Le recours doit dès lors être admis et la décision attaquée annulée.
6. Vu le sort du recours, les frais sont laissés à la charge de l'Etat. Il n'y a pas lieu d'allouer des dépens à la recourante puisque cette dernière n'a pas procédé par l'intermédiaire d’un mandataire professionnel.
Par ces motifs :
la Cour de droit administratif et public
du Tribunal cantonal
arrête:
I. Le recours est admis.
II. La décision du Service de prévoyance et d'aide sociales du 13 août 2009 est annulée.

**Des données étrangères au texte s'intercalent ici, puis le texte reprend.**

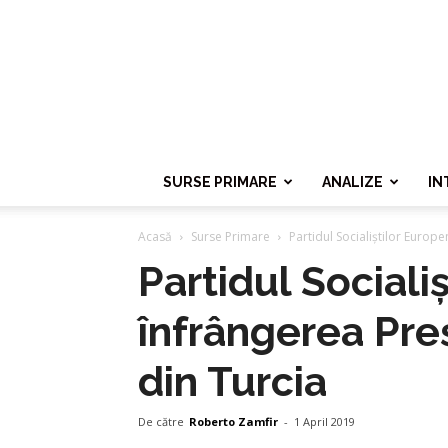
SURSE PRIMARE
ANALIZE
IN
Acasă
Surse Primare
Partidul Socialiștilor Europe
Partidul Sociali
înfrângerea Pre
din Turcia
De către
Roberto Zamfir
-
1 April 2019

III. Le présent arrêt est rendu sans frais ni dépens.
Lausanne, le 1er juin 2010
La
présidente: La
greffière :
Le présent arrêt est communiqué aux destinataires de l'avis d'envoi ci-joint.
Il peut faire l'objet, dans les trente jours suivant sa notification, d'un recours au Tribunal fédéral (Cours de droit social, Schweizerhofquai 6, 6004 Lucerne). Le recours s'exerce conformément aux articles 40 ss et 95 ss de la loi du 17 juin 2005 sur le Tribunal fédéral (LTF - RS 173.110). Il doit être rédigé dans une langue officielle, indiquer les conclusions, les motifs et les moyens de preuve, et être signé. Les motifs doivent exposer succinctement en quoi l’acte attaqué viole le droit. Les pièces invoquées comme moyens de preuve doivent être jointes au mémoire, pour autant qu’elles soient en mains de la partie; il en va de même de la décision attaquée.